Dyslexia – despite conventional wisdom – is actually a genetic problem. Our genetic screening solution can identify children at high risk before they enter school and struggle with reading curriculum.  Our test is highly scalable, non-invasive (saliva sample), and very cost-effective.

Multiple independent twin and family studies show that the heritability of dyslexia is between 50% and 80% - that is to say that 50% to 80% of the variance in reading performance can be explained by genetic factors.

12+ years of academic research covering the genetics of Learning Disabilities has been funded and supported by three NIH grants, one NIH Small Business Innovation Research grant and a private foundation.

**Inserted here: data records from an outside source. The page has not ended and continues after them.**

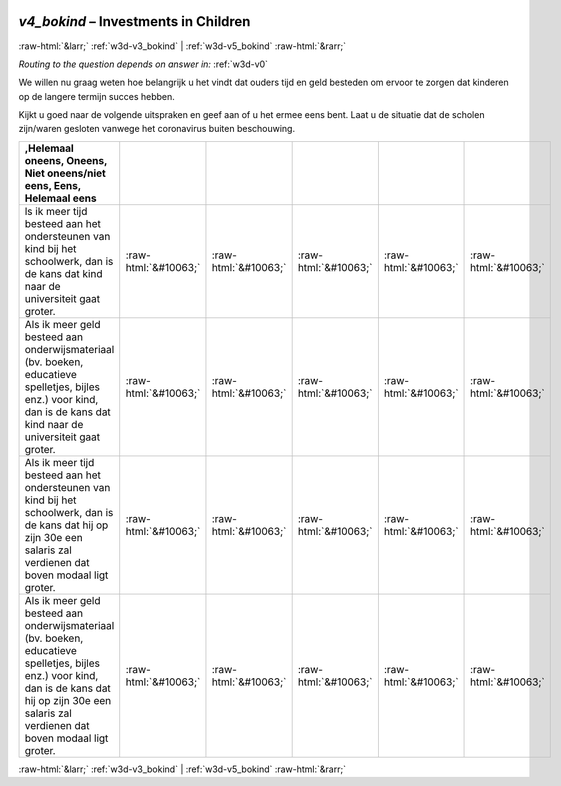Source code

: .. _w3d-v4_bokind: 

 
 .. role:: raw-html(raw) 
        :format: html 
 
`v4_bokind` – Investments in Children
================================================= 


:raw-html:`&larr;` :ref:`w3d-v3_bokind` | :ref:`w3d-v5_bokind` :raw-html:`&rarr;` 
 
*Routing to the question depends on answer in:* :ref:`w3d-v0` 

We willen nu graag weten hoe belangrijk u het vindt dat ouders tijd en geld besteden om ervoor te zorgen dat kinderen op de langere termijn succes hebben.

Kijkt u goed naar de volgende uitspraken en geef aan of u het ermee eens bent. Laat u de situatie dat de scholen zijn/waren gesloten vanwege het coronavirus buiten beschouwing.
 
.. csv-table:: 
   :delim: | 
   :header: ,Helemaal oneens, Oneens,  Niet oneens/niet eens, Eens, Helemaal eens
 
           ls ik meer tijd besteed aan het ondersteunen van kind bij het schoolwerk, dan is de kans dat kind naar de universiteit gaat groter. | :raw-html:`&#10063;`|:raw-html:`&#10063;`|:raw-html:`&#10063;`|:raw-html:`&#10063;`|:raw-html:`&#10063;` 
           Als ik meer geld besteed aan onderwijsmateriaal (bv. boeken, educatieve spelletjes, bijles enz.) voor kind, dan is de kans dat kind naar de universiteit gaat groter. | :raw-html:`&#10063;`|:raw-html:`&#10063;`|:raw-html:`&#10063;`|:raw-html:`&#10063;`|:raw-html:`&#10063;` 
           Als ik meer tijd besteed aan het ondersteunen van kind bij het schoolwerk, dan is de kans dat hij op zijn 30e een salaris zal verdienen dat boven modaal ligt groter. | :raw-html:`&#10063;`|:raw-html:`&#10063;`|:raw-html:`&#10063;`|:raw-html:`&#10063;`|:raw-html:`&#10063;` 
           Als ik meer geld besteed aan onderwijsmateriaal (bv. boeken, educatieve spelletjes, bijles enz.) voor kind, dan is de kans dat hij op zijn 30e een salaris zal verdienen dat boven modaal ligt groter. | :raw-html:`&#10063;`|:raw-html:`&#10063;`|:raw-html:`&#10063;`|:raw-html:`&#10063;`|:raw-html:`&#10063;` 

.. image:: ../_screenshots/w3-v4_bokind.png 


:raw-html:`&larr;` :ref:`w3d-v3_bokind` | :ref:`w3d-v5_bokind` :raw-html:`&rarr;` 
 
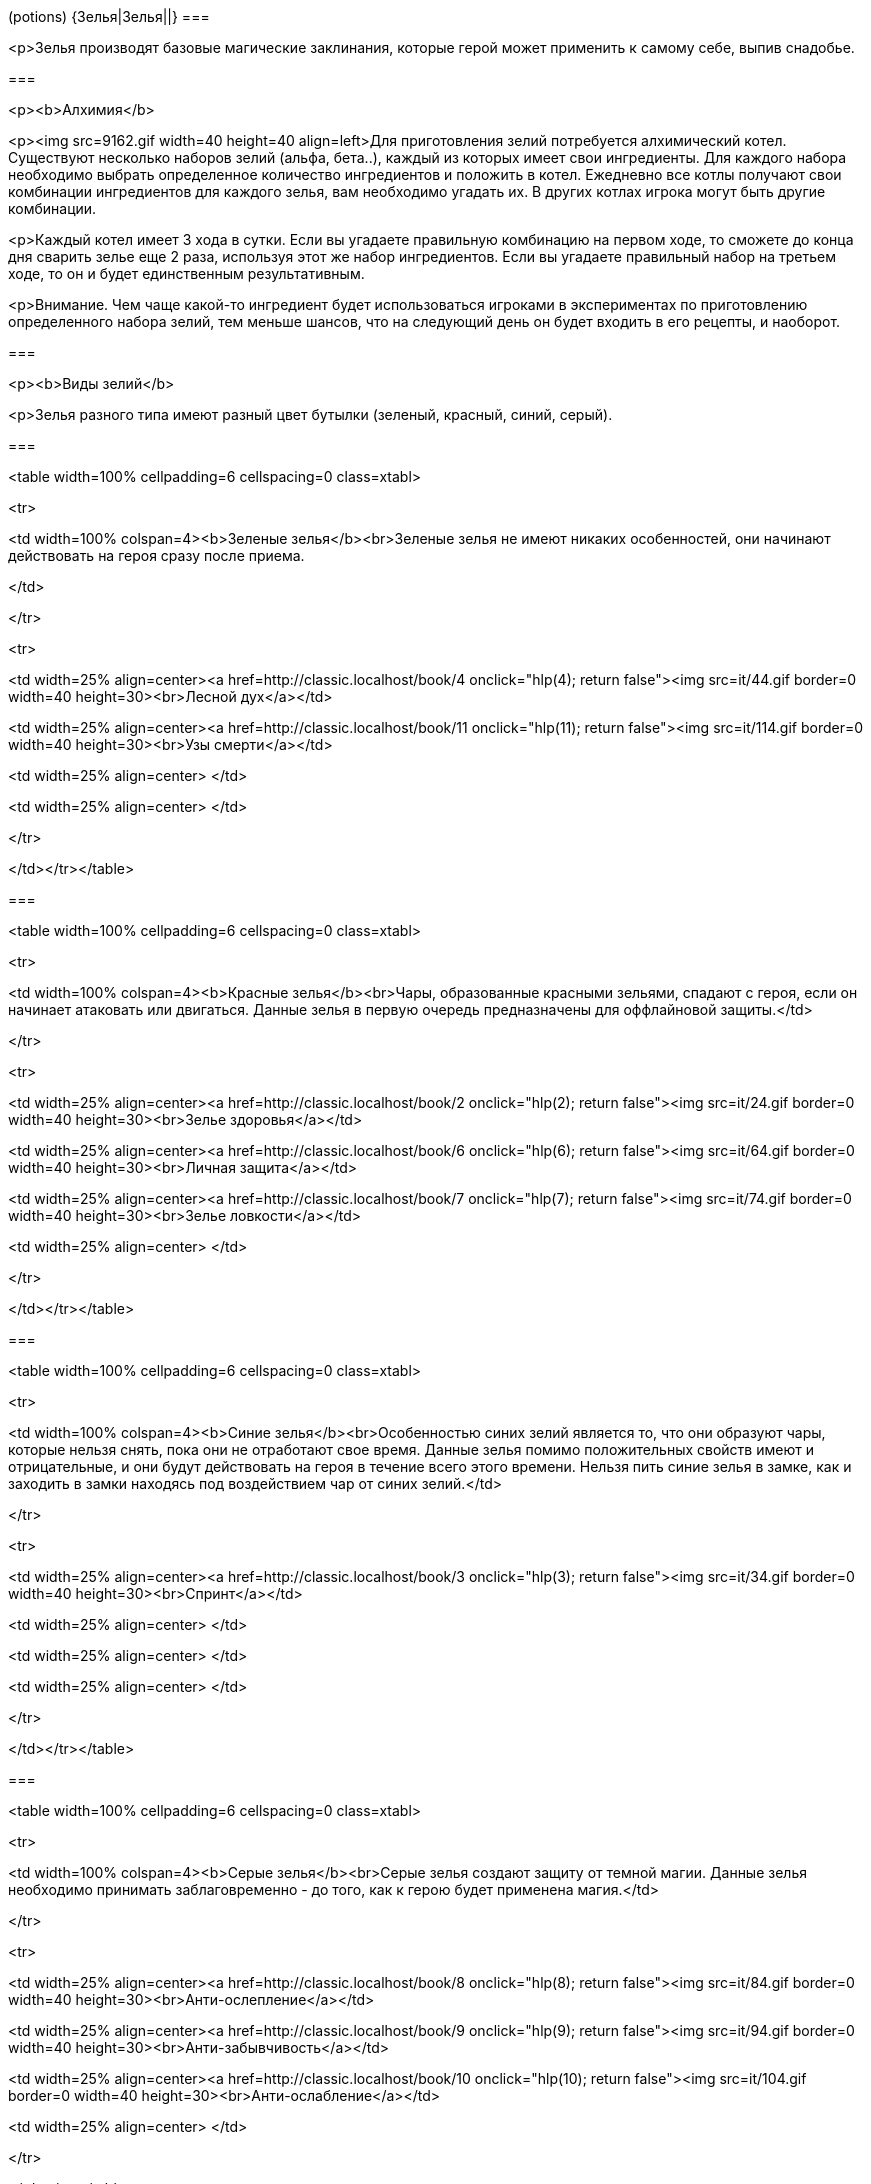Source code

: (potions)
{Зелья|Зелья||}
===

<p>Зелья производят базовые магические заклинания, которые герой может применить к самому себе, выпив снадобье.



===

<p><b>Алхимия</b>



<p><img src=9162.gif width=40 height=40 align=left>Для приготовления зелий потребуется алхимический котел. Существуют несколько наборов зелий (альфа, бета..), каждый из которых имеет свои ингредиенты. Для каждого набора необходимо выбрать определенное количество ингредиентов и положить в котел. Ежедневно все котлы получают свои комбинации ингредиентов для каждого зелья, вам необходимо угадать их. В других котлах игрока могут быть другие комбинации.

<p>Каждый котел имеет 3 хода в сутки. Если вы угадаете правильную комбинацию на первом ходе, то сможете до конца дня сварить зелье еще 2 раза, используя этот же набор ингредиентов. Если вы угадаете правильный набор на третьем ходе, то он и будет единственным результативным.



<p>Внимание. Чем чаще какой-то ингредиент будет использоваться игроками в экспериментах по приготовлению определенного набора зелий, тем меньше шансов, что на следующий день он будет входить в его рецепты, и наоборот.



===

<p><b>Виды зелий</b>



<p>Зелья разного типа имеют разный цвет бутылки (зеленый, красный, синий, серый).


===

<table width=100% cellpadding=6 cellspacing=0 class=xtabl>



<tr>

<td width=100% colspan=4><b>Зеленые зелья</b><br>Зеленые зелья не имеют никаких особенностей, они начинают действовать на героя сразу после приема.

</td>

</tr>



<tr>

<td width=25% align=center><a href=http://classic.localhost/book/4 onclick="hlp(4); return false"><img src=it/44.gif border=0 width=40 height=30><br>Лесной дух</a></td>

<td width=25% align=center><a href=http://classic.localhost/book/11 onclick="hlp(11); return false"><img src=it/114.gif border=0 width=40 height=30><br>Узы смерти</a></td>

<td width=25% align=center> </td>

<td width=25% align=center> </td>

</tr>



</td></tr></table>





===

<table width=100% cellpadding=6 cellspacing=0 class=xtabl>



<tr>

<td width=100% colspan=4><b>Красные зелья</b><br>Чары, образованные красными зельями, спадают с героя, если он начинает атаковать или двигаться. Данные зелья в первую очередь предназначены для оффлайновой защиты.</td>

</tr>



<tr>

<td width=25% align=center><a href=http://classic.localhost/book/2 onclick="hlp(2); return false"><img src=it/24.gif border=0 width=40 height=30><br>Зелье здоровья</a></td>

<td width=25% align=center><a href=http://classic.localhost/book/6 onclick="hlp(6); return false"><img src=it/64.gif border=0 width=40 height=30><br>Личная защита</a></td>

<td width=25% align=center><a href=http://classic.localhost/book/7 onclick="hlp(7); return false"><img src=it/74.gif border=0 width=40 height=30><br>Зелье ловкости</a></td>

<td width=25% align=center> </td>

</tr>



</td></tr></table>



===

<table width=100% cellpadding=6 cellspacing=0 class=xtabl>



<tr>

<td width=100% colspan=4><b>Синие зелья</b><br>Особенностью синих зелий является то, что они образуют чары, которые нельзя снять, пока они не отработают свое время. Данные зелья помимо положительных свойств имеют и отрицательные, и они будут действовать на героя в течение всего этого времени. Нельзя пить синие зелья в замке, как и заходить в замки находясь под воздействием чар от синих зелий.</td>

</tr>



<tr>

<td width=25% align=center><a href=http://classic.localhost/book/3 onclick="hlp(3); return false"><img src=it/34.gif border=0 width=40 height=30><br>Спринт</a></td>

<td width=25% align=center> </td>

<td width=25% align=center> </td>

<td width=25% align=center> </td>

</tr>



</td></tr></table>



===

<table width=100% cellpadding=6 cellspacing=0 class=xtabl>



<tr>

<td width=100% colspan=4><b>Серые зелья</b><br>Серые зелья создают защиту от темной магии. Данные зелья необходимо принимать заблаговременно - до того, как к герою будет применена магия.</td>

</tr>



<tr>

<td width=25% align=center><a href=http://classic.localhost/book/8 onclick="hlp(8); return false"><img src=it/84.gif border=0 width=40 height=30><br>Анти-ослепление</a></td>

<td width=25% align=center><a href=http://classic.localhost/book/9 onclick="hlp(9); return false"><img src=it/94.gif border=0 width=40 height=30><br>Анти-забывчивость</a></td>

<td width=25% align=center><a href=http://classic.localhost/book/10 onclick="hlp(10); return false"><img src=it/104.gif border=0 width=40 height=30><br>Анти-ослабление</a></td>

<td width=25% align=center> </td>

</tr>



</td></tr></table>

In early 2000s, a number of independent labs identified the reading disability (dyslexia) gene locus on chromosome 6 (DYX2). The originating lab was the first to generate high-resolution genetic markers, genetic association maps, and gene expression maps of DYX2. These studies led to the identification of DCDC2, a dyslexia gene that was cited by the journal Science as the 5th top breakthrough of 2005. The lab performed an NIH funded clinical study of DCDC2 and other genes related to reading and language using a database of 10,000+ children and mothers. These studies identified the transcriptional control element called READ1, and READ1 alleles that are detrimental and protective for reading disability and language impairment. 

Research and testing on a wholly-separate 6000+ patient samples has validated the utility of our markers in predicting Learning Disabilities.  The findings have proven to be reliable and consistent.